Cruzó la biblioteca dirigiéndose hacia el sofá chéster. El mueble, varado sobre el mármol blanco del piso y con su capitoné acolchado en piel negra, destacaba como si fuese un lunar en medio del rostro de una geisha.
«Tengo que intentar dormir un poco, debo descansar…»
Con ese mantra en la cabeza dejó el tazón sobre la mesa de café y se tendió en el sofá, acurrucándose y abrazando con fuerza un cojín contra el pecho. Ana contempló entre ensoñaciones cómo la negrura de la noche retrocedía con rapidez, atrincherándose tras los muebles, concentrándose en sombras alargadas ante las primeras embestidas del sol. Sin darse cuenta se quedó dormida. A las dos horas Lucrecia la despertó zarandeándola con suavidad.
—Señora, señora… El cartero ha traído un paquete para usted.
—¿Para mí?
—Sí, para usted. Perdone que la haya despertado, pero si no empieza a arreglarse, llegará tarde al hospital.

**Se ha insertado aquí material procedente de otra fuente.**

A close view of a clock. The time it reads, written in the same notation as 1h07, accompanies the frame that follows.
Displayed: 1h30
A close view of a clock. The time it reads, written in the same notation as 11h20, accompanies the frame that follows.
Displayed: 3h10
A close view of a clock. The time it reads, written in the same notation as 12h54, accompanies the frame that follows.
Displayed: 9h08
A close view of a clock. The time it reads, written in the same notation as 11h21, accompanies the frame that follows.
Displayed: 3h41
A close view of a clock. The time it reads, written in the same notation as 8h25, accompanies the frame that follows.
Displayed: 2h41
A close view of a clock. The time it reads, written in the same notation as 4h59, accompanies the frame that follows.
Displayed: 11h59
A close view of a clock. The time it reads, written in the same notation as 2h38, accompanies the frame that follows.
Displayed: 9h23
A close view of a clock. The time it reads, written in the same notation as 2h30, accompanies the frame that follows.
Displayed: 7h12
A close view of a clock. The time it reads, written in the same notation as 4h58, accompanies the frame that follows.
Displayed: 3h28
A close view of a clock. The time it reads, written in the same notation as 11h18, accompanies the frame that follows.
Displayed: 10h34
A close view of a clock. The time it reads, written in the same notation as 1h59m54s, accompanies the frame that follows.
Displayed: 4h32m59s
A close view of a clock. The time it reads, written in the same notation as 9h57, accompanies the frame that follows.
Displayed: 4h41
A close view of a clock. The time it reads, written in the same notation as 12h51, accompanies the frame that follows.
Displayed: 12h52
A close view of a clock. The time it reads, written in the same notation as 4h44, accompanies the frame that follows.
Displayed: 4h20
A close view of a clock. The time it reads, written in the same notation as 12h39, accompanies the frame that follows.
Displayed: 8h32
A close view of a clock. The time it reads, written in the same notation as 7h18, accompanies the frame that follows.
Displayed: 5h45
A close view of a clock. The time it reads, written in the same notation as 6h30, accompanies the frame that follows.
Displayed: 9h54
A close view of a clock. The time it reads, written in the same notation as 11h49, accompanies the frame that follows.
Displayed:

Ana se incorporó medio adormilada e inconsciente de que en la cara se le habían marcado los rectangulitos acolchados del sofá. Lucrecia tampoco creyó necesario advertirle de las marcas antes de abandonar la biblioteca, la señora no iba a recibir visitas esa mañana. Sobre la mesa de café vio el paquete junto al tazón de leche, ya completamente fría. Lo examinó con desconfianza. El envoltorio de papel de estraza llevaba pegada, junto a los sellos, una etiqueta con su nombre y dirección
mecanografiados. Matasellos de Madrid. Sin remite.
—Qué extraño…
Rasgó el papel con cuidado. Una caja de zapatos Camper la miró indiferente. Al retirarle la tapa, se llevó una nueva sorpresa: frente a ella aparecía un folio en blanco, el primero de un taco de unos quinientos. Extrajo el mazo de hojas y lo depositó sobre su regazo, comprobando que no estaban encuadernadas y, excepto la primera, venían impresas a una cara. Retiró esa cuartilla inicial en blanco y se topó con un título Pan con chocolate. Sin autor. Pasó página y, completamente intrigada, empezó a leer.
«He desperdiciado mi vida esperando una llamada de teléfono que siempre supe que no iba a contestar. Y que nunca llegó. Como cualquier mujer que se ha quedado sin vida por culpa del desamor, intenté recuperarla aferrándome a los recuerdos. Pero fue inútil: los recuerdos no son la vida, al igual que el mapa no es el territorio. Toda aquella obsesión empezó poco después de…»
No pudo seguir leyendo. Las lágrimas corrían por sus mejillas y acabaron humedeciendo las cuartillas. Se recostó y cerró los ojos, respirando profundamente para intentar tranquilizarse.
—Esto…, esto no es posible…
El corazón le aporreaba el costillar desde dentro amenazando con abrirle un boquete en el pecho, mientras los dolores del abdomen se le acentuaban por culpa de la ansiedad.
—No, no puede ser…
Percibía claramente que le faltaba el aire. Como un corredor de maratones agotado tras la carrera, que en un despiste se ha metido en una cámara de vacío, Ana hacía esfuerzos brutales para hinchar los pulmones, pero las aletas de su nariz se aplastaban contra el tabique nasal al no hallar nada que sorber: vacío, aquel taco de folios había creado en la atmósfera de la biblioteca el más hermético e inhumano de los vacíos.
—Esto no puede estar pasando…
Ese día no fue al hospital. Todas sus horas las pasó en el viejo sofá chéster alternando el llanto con la lectura, y ya alanochecer, con los ojos cansados y arrugados por la sal, supo que aquel misterioso regalo envenenado iba a acabar de destrozarle su ya maltrecha vida.